Liquor branch says ‘minor’ changes led to denial of permit for Belfry

The minister responsible for liquor in B.C. has promised to take a “common sense” approach and repeal a law that shut down a local arts fundraiser.

The Belfry Theatre was forced to cancel its annual Crush wine auction, scheduled for Oct. 28, after being denied a special occasion licence 10 days previous.

At the time, the theatre was told provincial regulations prohibit the auctioning of alcohol unless it is first purchased directly from a government branch or agent.

On Friday, Energy and Mines Minister Rich Coleman announced charities can still auction gift baskets containing alcohol.

But they will have to wait until the government repeals a key section of the law that was only recently applied to wine-only auctions.

“Our goal is to get rid of these outdated liquor laws that unnecessarily restrict British Columbians and to regulate alcohol responsibly in the process,” Coleman said in a statement.

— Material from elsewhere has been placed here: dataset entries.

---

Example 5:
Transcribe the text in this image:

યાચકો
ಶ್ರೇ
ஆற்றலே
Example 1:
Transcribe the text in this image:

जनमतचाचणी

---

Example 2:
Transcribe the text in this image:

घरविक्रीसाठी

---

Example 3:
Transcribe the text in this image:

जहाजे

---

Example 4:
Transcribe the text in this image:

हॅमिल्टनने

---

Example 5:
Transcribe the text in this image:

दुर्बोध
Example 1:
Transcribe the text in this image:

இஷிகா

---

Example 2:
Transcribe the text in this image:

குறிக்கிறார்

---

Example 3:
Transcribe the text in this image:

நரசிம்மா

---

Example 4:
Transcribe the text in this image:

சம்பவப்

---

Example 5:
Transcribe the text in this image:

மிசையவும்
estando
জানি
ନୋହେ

Ivan Habel, general manager of the Belfry, said the announcement comes too late for his fundraiser, but he is happy the province is tackling the issue.

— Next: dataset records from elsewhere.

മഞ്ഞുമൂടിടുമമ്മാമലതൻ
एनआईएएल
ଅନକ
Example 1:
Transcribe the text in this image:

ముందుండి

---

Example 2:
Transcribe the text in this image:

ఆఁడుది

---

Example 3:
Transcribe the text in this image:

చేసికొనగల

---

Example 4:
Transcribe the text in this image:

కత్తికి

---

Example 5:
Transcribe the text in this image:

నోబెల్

“While placing wine in gift baskets may be the government’s temporary fix, it is certainly not a long-term solution for the sector,” Habel said in a statement.

“We anxiously await further clarity on the auctioning of wine as a fundraising activity, which is still prohibited.”

Questions remain on why the policy governing charity wine auctions was revised nearly four months ago without charity consultation.

A spokesperson for the Liquor Control and Licensing Board said a policy directive was not issued at the time “because the law and policy remained the same.”

But a May 2012 version of the special occasion licence policy manual reveals significant revisions were made to the sections governing charitable donations and wine auctions in June.

In the older manual, section 4.6 stated: “Liquor, including donated liquor, may be auctioned at a licensed special occasion to raise funds for charity.”

The revised manual states: “Only liquor which has been purchased by the SOL holder or liquor which has been donated by a manufacturer or agent, may be auctioned at a licensed special occasion to raise funds for a registered charity.”

An additional revision (section 4.4) states that only a liquor manufacturer or agent can donate alcohol for charity events.

The word “only” does not appear in the earlier version.

A ministry spokesperson responded to requests for comment on the policy change by saying the changes were “minor.”

“We had some queries and we wanted to make sure the policy was clear.” the spokesperson said.